Bowel problems are a common symptom of pelvic floor dysfunction, and can affect women of any age.

Faecal incontinence 

Faecal incontinence is the loss of bowel control, resulting in involuntary passing of wind, liquid or solid stool.

Some women notice a few ‘skid marks’ in their underwear, or are unable to prevent passing wind.  Others may lose some stool without being aware of the loss, or have an extreme urge to get to the toilet and not make it in time.

Whatever the problem, the embarrassment and anxiety it can create can severely affect your confidence, with the fear of repeated accidents always in the back of your mind.

Faecal incontinence is commonly caused by:

Muscle weakness or damage may affect the pelvic floor and the external & internal sphincter muscles which sit just below the pelvic floor muscles.

  • The external anal sphincter works to delay a bowel movement if an urge is felt, but it’s not convenient to go to the toilet. If it is weak you will have an urgent need to get to the toilet immediately and may lose some bowel contents if you can’t get there in time.
  • The internal anal sphincter works to keep the anus closed throughout the day, unless there is an urge to empty the bowels. If it is weak you may lose small amounts of stool without being aware that it has happened. This may occur when you’re being particularly active (lifting, running), or after you’ve just emptied your bowels.

The most likely cause of damage is childbirth, which can cause the muscles to be stretched or torn. Damage is more likely to have occurred if there is a tear at the back of the vagina (often called a 3rd or 4th degree tear), forceps are used, or if the baby is very large.

You may be aware of difficulty controlling your bowels immediately after the birth, or problems may develop many years later as the pelvic floor and sphincter muscles gradually weaken with age or from years of straining to empty the bowels.

The muscles may also be damaged during surgery to the rectum or anus.

If stools are watery it takes much more muscle control to hold the stool safely in the rectum. As a result, incontinence is more likely with diarrhoea if the pelvic floor or anal sphincter muscles are weak.

Surprisingly, constipation can also result in bowel leakage. If there is a large accumulation of stool sitting in the rectum, mucus can seep around the stool and escape through the anus, often accompanied by small pieces of stool.

Alternately, chronic constipation that results in years of straining to empty the bowels can weaken the pelvic floor and sphincter muscles. Over time, this can cause difficulty in controlling the bowels and result in bowel incontinence and prolapse.

What can I expect from a physiotherapy treatment program?


At Winmalee Women’s Health Physiotherapy, we have clinical expertise in the assessment and treatment of bowel problems. Our treatment programs are individually tailored to your condition and are based on current research.

Physiotherapy is always carried out in a private treatment room; always with the same physiotherapist, providing sensitive, professional treatment.
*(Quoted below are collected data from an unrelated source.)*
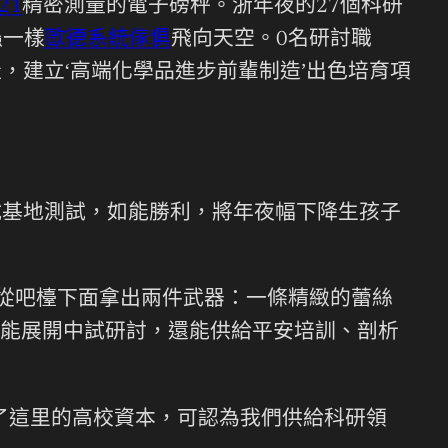
121
精密測量的電子磅秤。浙年夜的27個科研
蟲一樣
歐德系統傢俱
飛向天空。0名研討職
，建立‘高端化學品進步前輩制造’出色培育項
試基地測試，如能勝利，將年夜幅下降生孩子
她從吧檯下面拿出兩件武器：一條精緻的蕾絲
能展開中試研討，還能供給平安培訓、剖析
了這里的高校資本，可認為我們供給科研領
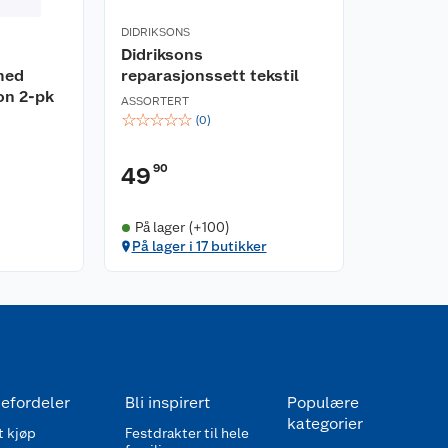
DIDRIKSONS
Didriksons
med
reparasjonssett tekstil
kon 2-pk
ASSORTERT
☆
☆
☆
☆
☆
(
0
)
90
49
På lager (+100)
På lager i 17 butikker
efordeler
Bli inspirert
Populære
kategorier
 kjøp
Festdrakter til hele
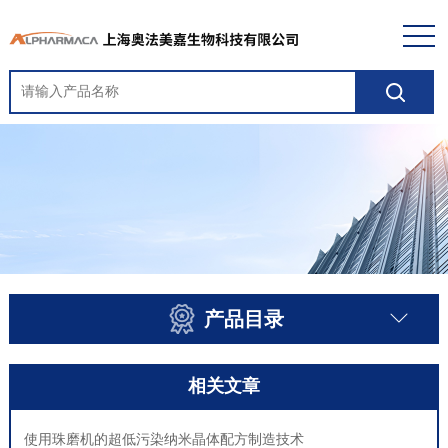
产品目录
相关文章
使用珠磨机的超低污染纳米晶体配方制造技术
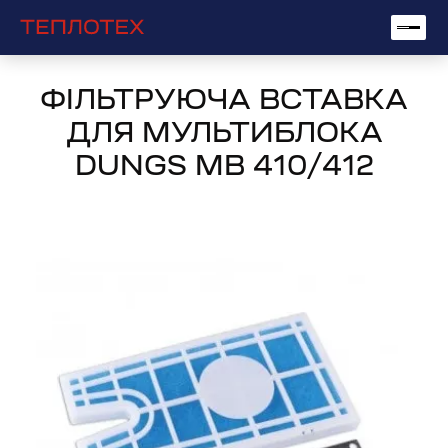
ФІЛЬТРУЮЧА ВСТАВКА
ДЛЯ МУЛЬТИБЛОКА
DUNGS MB 410/412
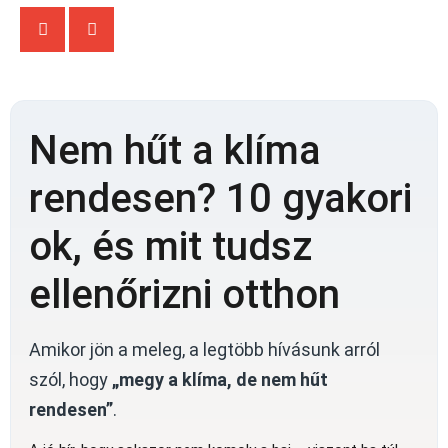
Nem hűt a klíma
rendesen? 10 gyakori
ok, és mit tudsz
ellenőrizni otthon
Amikor jön a meleg, a legtöbb hívásunk arról
szól, hogy
„megy a klíma, de nem hűt
rendesen”
.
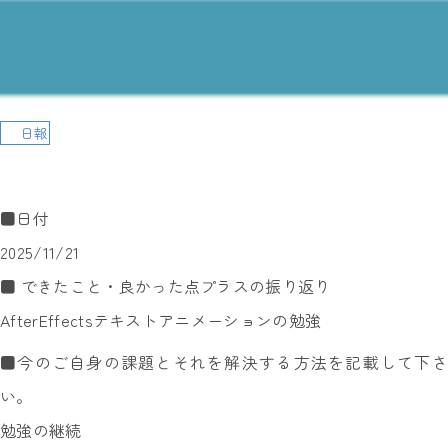
日報
■日付
2025/11/21
■ できたこと・良かった点プラスの振り返り
AfterEffectsテキストアニメーションの勉強
■今のご自身の課題とそれを解決する方法を記載して下さ
い。
勉強の継続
Your initial appointment will involve a thorough assessment, including questioning about your pelvic floor function and habits. This may be followed by an internal examination.

The goal of Physiotherapy is to teach you to regain control of your bowels and resolve problems such as constipation. Treatment will always involve a lot of education, helping you to understand your condition and address lifestyle factors which can improve your bowel function. Areas addressed may include food and drink intake, techniques to avoid straining, and overall posture and muscle support.

Treatment is often focused around the groups of muscles which help to maintain bowel function. These include the pelvic floor muscles, the abdominal muscles and the anal sphincter muscles. The muscles may need to be strengthened, taught to work together in a coordinated way, or taught how to relax.

Often women have a combination of bladder and bowel problems, both which can be helped with treatment.

A home exercise program will always be an important part of your treatment.